Much of this exuberance has come at the cost of thrift and good sense. While the average Indian VC has, thus far, largely restricted his investments to tried and tested models that have worked in the US, the average Indian entrepreneur has made funding - which was earlier an accessory to the business - his primary motive. The acute media focus on funding related stories has further exacerbated this and created a fool’s paradise, where the entrepreneur thinks of funding as a precondition to be successful - irrespective of whether his business model merits the capital. And the fact that VCs have sometimes promoted undeserving causes, for simple availability heuristics or survivorship bias, has spurred an entire class of people to thinks of ways and means to game the funding process. Without a reasonable assessment of success and true reporting of failures, critical self-selection in startups, where people enter for conviction and not for easy money, has been bequeathed.

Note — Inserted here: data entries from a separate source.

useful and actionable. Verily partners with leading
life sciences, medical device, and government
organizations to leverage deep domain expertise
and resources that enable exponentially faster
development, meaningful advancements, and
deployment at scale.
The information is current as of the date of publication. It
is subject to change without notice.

Not only has the quality of entrepreneurship suffered, but so also have markets corrected adversely to adjust to new expectations. “Startup”, a word that was earlier used to negotiate down to vendors, must now be used rather cautiously in such-like conversations. In this new world, where the gears and chains in motion work towards the sole purpose of returning greater profits to limited partners, innovation naturally plays second fiddle.

Is the traditional venture capital model the right fit to solve world hunger or poverty? At this point in time, one would have to conclude that there are far easier ways to return a decent sum of money to limited partners. And because, tragically, as one begets the other, there simply isn’t a case for entrepreneurs to chase after these big problems, either. The relative providence of 2016 will pass and erstwhile heady optimism will return. The hope is that we don’t ask the same questions around the dinner table because the underlying dynamics remain the same.